→ **Items from a dataset**:
┄┄┄┄┄┄┄┄┄┄┄┄┄┄┄┄┄┄┄┄
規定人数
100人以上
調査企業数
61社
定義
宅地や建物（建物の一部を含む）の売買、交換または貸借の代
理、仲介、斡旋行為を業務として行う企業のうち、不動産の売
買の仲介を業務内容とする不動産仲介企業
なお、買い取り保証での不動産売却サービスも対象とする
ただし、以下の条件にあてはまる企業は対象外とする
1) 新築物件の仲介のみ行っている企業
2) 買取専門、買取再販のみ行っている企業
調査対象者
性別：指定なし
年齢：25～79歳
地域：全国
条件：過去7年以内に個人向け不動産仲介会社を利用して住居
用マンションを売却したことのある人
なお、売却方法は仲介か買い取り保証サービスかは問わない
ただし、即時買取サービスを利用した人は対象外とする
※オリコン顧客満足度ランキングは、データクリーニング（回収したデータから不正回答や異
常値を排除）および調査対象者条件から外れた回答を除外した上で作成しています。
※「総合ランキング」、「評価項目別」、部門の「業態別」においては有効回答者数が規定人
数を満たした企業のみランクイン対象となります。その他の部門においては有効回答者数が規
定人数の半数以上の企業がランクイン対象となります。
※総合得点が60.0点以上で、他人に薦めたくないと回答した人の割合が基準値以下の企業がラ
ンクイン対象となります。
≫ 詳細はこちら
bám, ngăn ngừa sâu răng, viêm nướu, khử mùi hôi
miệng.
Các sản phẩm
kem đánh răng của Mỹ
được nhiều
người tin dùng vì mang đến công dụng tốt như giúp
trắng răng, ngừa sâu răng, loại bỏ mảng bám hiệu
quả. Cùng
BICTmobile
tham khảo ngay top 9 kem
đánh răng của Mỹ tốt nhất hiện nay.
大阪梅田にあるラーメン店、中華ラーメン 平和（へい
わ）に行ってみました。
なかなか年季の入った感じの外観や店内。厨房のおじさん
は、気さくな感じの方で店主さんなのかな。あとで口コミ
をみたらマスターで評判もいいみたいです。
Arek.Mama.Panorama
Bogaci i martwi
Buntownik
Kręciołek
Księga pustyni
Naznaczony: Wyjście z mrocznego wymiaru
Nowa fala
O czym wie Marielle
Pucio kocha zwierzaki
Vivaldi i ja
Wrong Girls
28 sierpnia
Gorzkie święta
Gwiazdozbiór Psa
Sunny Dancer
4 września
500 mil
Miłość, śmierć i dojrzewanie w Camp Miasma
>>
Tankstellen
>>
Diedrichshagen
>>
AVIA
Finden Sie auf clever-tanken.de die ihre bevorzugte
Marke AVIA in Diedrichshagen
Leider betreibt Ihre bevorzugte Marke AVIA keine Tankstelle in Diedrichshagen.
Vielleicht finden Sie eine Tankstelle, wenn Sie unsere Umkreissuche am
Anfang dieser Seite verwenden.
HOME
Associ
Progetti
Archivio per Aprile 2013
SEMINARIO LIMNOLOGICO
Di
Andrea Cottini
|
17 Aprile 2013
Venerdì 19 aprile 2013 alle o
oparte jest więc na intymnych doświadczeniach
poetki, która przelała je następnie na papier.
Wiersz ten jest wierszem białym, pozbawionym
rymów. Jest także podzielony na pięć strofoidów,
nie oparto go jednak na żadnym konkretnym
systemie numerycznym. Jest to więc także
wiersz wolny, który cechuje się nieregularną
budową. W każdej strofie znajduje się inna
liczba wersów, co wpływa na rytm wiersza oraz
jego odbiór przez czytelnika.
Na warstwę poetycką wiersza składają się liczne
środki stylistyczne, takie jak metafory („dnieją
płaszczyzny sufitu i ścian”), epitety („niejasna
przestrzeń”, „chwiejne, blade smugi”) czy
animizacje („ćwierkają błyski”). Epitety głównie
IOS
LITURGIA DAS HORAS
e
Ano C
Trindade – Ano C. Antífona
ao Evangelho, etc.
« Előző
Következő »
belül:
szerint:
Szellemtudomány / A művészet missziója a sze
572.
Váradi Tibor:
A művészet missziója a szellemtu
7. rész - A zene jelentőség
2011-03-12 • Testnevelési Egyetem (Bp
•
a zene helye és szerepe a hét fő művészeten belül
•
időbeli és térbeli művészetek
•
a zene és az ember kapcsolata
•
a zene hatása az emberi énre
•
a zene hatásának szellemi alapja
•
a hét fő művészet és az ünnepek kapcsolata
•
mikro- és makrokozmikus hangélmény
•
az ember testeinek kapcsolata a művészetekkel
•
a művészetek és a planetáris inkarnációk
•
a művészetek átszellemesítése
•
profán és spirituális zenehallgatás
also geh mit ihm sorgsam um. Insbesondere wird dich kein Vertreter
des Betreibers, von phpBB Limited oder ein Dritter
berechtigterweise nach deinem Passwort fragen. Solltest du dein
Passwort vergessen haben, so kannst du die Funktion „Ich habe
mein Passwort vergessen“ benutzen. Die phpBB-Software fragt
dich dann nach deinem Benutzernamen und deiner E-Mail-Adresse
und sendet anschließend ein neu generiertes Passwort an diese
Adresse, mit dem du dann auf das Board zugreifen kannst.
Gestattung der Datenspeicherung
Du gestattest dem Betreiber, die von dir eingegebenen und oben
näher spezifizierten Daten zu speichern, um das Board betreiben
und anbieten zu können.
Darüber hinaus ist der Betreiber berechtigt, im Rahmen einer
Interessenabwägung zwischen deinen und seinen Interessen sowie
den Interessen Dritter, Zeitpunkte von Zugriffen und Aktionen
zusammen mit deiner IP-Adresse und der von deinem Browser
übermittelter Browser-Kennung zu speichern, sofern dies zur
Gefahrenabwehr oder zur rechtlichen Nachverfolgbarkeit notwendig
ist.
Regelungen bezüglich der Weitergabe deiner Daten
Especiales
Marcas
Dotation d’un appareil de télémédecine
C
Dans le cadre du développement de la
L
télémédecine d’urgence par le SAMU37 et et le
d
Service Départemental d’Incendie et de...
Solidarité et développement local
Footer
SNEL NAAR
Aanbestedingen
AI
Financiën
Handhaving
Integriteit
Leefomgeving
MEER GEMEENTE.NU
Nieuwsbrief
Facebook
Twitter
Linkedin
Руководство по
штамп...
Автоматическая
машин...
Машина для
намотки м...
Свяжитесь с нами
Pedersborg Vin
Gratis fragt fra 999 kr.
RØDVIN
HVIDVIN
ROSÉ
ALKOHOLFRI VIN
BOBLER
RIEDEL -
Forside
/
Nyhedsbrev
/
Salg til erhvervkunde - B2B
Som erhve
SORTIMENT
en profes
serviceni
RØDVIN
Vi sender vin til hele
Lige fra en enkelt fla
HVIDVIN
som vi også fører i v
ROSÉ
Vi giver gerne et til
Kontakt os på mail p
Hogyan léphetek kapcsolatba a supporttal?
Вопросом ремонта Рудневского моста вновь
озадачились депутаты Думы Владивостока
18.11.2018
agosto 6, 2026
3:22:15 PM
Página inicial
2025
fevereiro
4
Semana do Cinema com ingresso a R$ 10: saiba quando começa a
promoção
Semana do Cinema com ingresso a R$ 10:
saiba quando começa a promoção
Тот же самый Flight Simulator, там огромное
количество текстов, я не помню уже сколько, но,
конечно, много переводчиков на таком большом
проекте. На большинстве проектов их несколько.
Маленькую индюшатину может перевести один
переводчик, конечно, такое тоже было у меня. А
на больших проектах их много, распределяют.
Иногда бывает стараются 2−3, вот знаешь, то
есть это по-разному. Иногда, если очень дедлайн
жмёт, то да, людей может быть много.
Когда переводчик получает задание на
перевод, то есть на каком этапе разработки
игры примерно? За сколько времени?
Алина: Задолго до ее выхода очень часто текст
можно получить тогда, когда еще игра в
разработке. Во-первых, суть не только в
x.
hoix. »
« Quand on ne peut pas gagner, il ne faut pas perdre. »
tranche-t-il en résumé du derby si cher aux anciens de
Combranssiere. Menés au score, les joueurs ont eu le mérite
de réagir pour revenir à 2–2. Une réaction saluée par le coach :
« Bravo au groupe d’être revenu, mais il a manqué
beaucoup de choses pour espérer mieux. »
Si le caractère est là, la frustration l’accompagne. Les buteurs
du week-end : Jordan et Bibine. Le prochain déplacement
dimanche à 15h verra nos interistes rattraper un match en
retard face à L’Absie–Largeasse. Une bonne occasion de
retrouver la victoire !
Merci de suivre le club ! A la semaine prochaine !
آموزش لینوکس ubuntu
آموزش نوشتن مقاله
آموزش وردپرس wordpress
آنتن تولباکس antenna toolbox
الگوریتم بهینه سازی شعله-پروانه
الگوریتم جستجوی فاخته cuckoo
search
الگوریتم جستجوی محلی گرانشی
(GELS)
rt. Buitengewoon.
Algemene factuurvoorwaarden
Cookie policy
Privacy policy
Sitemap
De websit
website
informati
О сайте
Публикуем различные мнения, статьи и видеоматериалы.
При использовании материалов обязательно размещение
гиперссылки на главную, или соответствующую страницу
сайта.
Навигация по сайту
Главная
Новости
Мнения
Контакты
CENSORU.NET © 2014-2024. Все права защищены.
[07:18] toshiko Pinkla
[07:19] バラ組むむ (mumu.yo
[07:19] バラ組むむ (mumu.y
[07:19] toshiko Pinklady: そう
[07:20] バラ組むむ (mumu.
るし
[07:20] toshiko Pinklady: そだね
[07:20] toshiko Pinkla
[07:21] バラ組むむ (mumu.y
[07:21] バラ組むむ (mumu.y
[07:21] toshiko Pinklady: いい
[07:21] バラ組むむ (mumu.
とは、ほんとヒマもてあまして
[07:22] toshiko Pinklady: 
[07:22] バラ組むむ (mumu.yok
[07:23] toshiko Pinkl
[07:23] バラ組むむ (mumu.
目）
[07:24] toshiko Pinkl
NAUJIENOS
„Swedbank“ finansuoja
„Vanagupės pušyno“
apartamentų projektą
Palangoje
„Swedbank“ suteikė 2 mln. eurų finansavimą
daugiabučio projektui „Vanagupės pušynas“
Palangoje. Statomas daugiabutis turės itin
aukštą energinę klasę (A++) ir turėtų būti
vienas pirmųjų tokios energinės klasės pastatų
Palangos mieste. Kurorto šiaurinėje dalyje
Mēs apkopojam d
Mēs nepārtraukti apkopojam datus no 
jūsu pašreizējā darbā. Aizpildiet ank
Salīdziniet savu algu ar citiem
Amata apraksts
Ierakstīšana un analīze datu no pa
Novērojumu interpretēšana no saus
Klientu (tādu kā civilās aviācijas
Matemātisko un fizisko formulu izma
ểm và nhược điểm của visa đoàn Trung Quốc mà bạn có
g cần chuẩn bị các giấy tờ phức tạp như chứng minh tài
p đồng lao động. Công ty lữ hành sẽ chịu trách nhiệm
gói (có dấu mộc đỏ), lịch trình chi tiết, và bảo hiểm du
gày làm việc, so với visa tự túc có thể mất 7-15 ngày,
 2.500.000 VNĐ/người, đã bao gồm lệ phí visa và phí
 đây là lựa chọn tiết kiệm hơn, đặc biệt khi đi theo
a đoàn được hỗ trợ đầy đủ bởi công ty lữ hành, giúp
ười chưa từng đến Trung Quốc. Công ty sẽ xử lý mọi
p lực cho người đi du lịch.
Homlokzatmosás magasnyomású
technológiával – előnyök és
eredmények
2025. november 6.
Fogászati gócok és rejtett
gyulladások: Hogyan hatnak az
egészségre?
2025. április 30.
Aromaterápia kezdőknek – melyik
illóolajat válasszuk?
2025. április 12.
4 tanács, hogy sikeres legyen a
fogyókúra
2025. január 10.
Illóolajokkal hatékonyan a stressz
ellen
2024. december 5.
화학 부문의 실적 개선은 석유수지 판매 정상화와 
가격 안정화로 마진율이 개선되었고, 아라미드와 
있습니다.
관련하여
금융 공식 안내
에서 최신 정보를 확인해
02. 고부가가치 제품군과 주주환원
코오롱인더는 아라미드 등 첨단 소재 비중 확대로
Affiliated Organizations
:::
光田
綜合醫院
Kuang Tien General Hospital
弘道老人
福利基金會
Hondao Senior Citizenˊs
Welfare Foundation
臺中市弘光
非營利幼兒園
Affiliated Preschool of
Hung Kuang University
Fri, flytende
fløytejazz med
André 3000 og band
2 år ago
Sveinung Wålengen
┄┄┄┄┄┄┄┄┄┄┄┄┄┄┄┄┄┄┄┄
→ **Directive**:
Among the lines above, return those that hold the word "Adresse".

→ **Your response**:
dich dann nach deinem Benutzernamen und deiner E-Mail-Adresse
Adresse, mit dem du dann auf das Board zugreifen kannst.
zusammen mit deiner IP-Adresse und der von deinem Browser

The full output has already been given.